How Much Does a Jet-Black and Yellow Dawg Striping Franchise Cost?

Data from the 2025 Franchise Disclosure Document

Investment Summary

Total Investment

$95K – $174K

Franchise Fee

$48K

Royalty

1-8% of Gross Revenues

Ad Fund

N/A

Cost Breakdown

Initial Franchise Fee

The initial franchise fee for Jet-Black and Yellow Dawg Striping is $48K. This one-time payment covers the right to operate under the brand, access to proprietary systems, and initial training programs.

Total Investment Range

Opening a Jet-Black and Yellow Dawg Striping franchise requires a total investment of $95K – $174K. This range typically includes real estate or leasehold improvements, equipment and fixtures, initial inventory, signage, insurance, and working capital to sustain operations during the ramp-up period.

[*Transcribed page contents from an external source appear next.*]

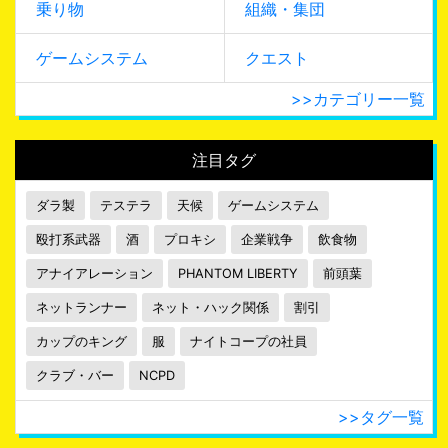
乗り物
組織・集団
ゲームシステム
クエスト
>>カテゴリー一覧
注目タグ
ダラ製
テステラ
天候
ゲームシステム
殴打系武器
酒
プロキシ
企業戦争
飲食物
アナイアレーション
PHANTOM LIBERTY
前頭葉
ネットランナー
ネット・ハック関係
割引
カップのキング
服
ナイトコープの社員
クラブ・バー
NCPD
>>タグ一覧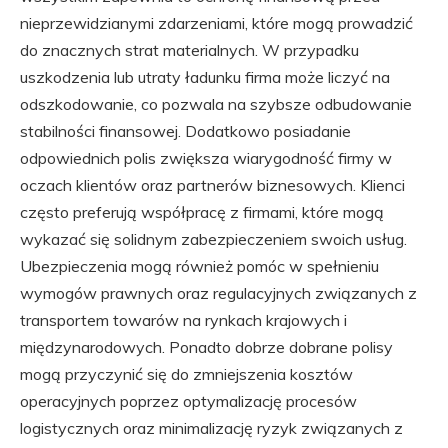
nieprzewidzianymi zdarzeniami, które mogą prowadzić
do znacznych strat materialnych. W przypadku
uszkodzenia lub utraty ładunku firma może liczyć na
odszkodowanie, co pozwala na szybsze odbudowanie
stabilności finansowej. Dodatkowo posiadanie
odpowiednich polis zwiększa wiarygodność firmy w
oczach klientów oraz partnerów biznesowych. Klienci
często preferują współpracę z firmami, które mogą
wykazać się solidnym zabezpieczeniem swoich usług.
Ubezpieczenia mogą również pomóc w spełnieniu
wymogów prawnych oraz regulacyjnych związanych z
transportem towarów na rynkach krajowych i
międzynarodowych. Ponadto dobrze dobrane polisy
mogą przyczynić się do zmniejszenia kosztów
operacyjnych poprzez optymalizację procesów
logistycznych oraz minimalizację ryzyk związanych z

Working capital alone ranges from $5K to $5K.

Ongoing Costs

Beyond the initial investment, Jet-Black and Yellow Dawg Striping franchisees pay ongoing fees. The royalty structure is: 1-8% of Gross Revenues. There is also a technology fee of $650.

Net Worth & Liquid Capital Requirements

Jet-Black and Yellow Dawg Striping requires working capital of $5K – $5K to cover initial operating expenses. This is the liquid cash you should have available beyond the franchise fee and buildout costs.

What Can You Earn?

According to Jet-Black and Yellow Dawg Striping's Item 19 financial performance representation:

$584KAvg. Gross Sales

Median gross sales: $401K

This figure comes from Item 19 of the FDD. Gross sales are not the same as take-home profit. After deducting royalties, ad fund fees, rent, labor, and COGS, net income is typically a fraction of gross revenue.

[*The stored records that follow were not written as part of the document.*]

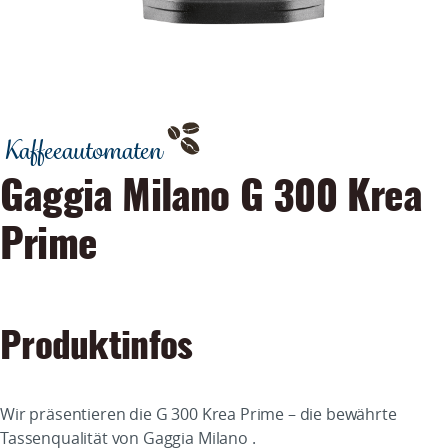
Kaffeeautomaten
Gaggia Milano G 300 Krea
Prime
Produktinfos
Wir präsentieren die G 300 Krea Prime – die bewährte
Tassenqualität von Gaggia Milano .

How Do Banks View Jet-Black and Yellow Dawg Striping?

SBA Loans Issued

11

Default Rate

0.0%

The SBA (Small Business Administration) tracks loan performance for franchise brands. Jet-Black and Yellow Dawg Striping has 11 SBA-backed loans on record. The default rate is 0.0%, which is below the franchise industry average, indicating relatively lower lending risk. A lower default rate generally indicates that lenders view the franchise as a safer investment, though past performance does not guarantee future results.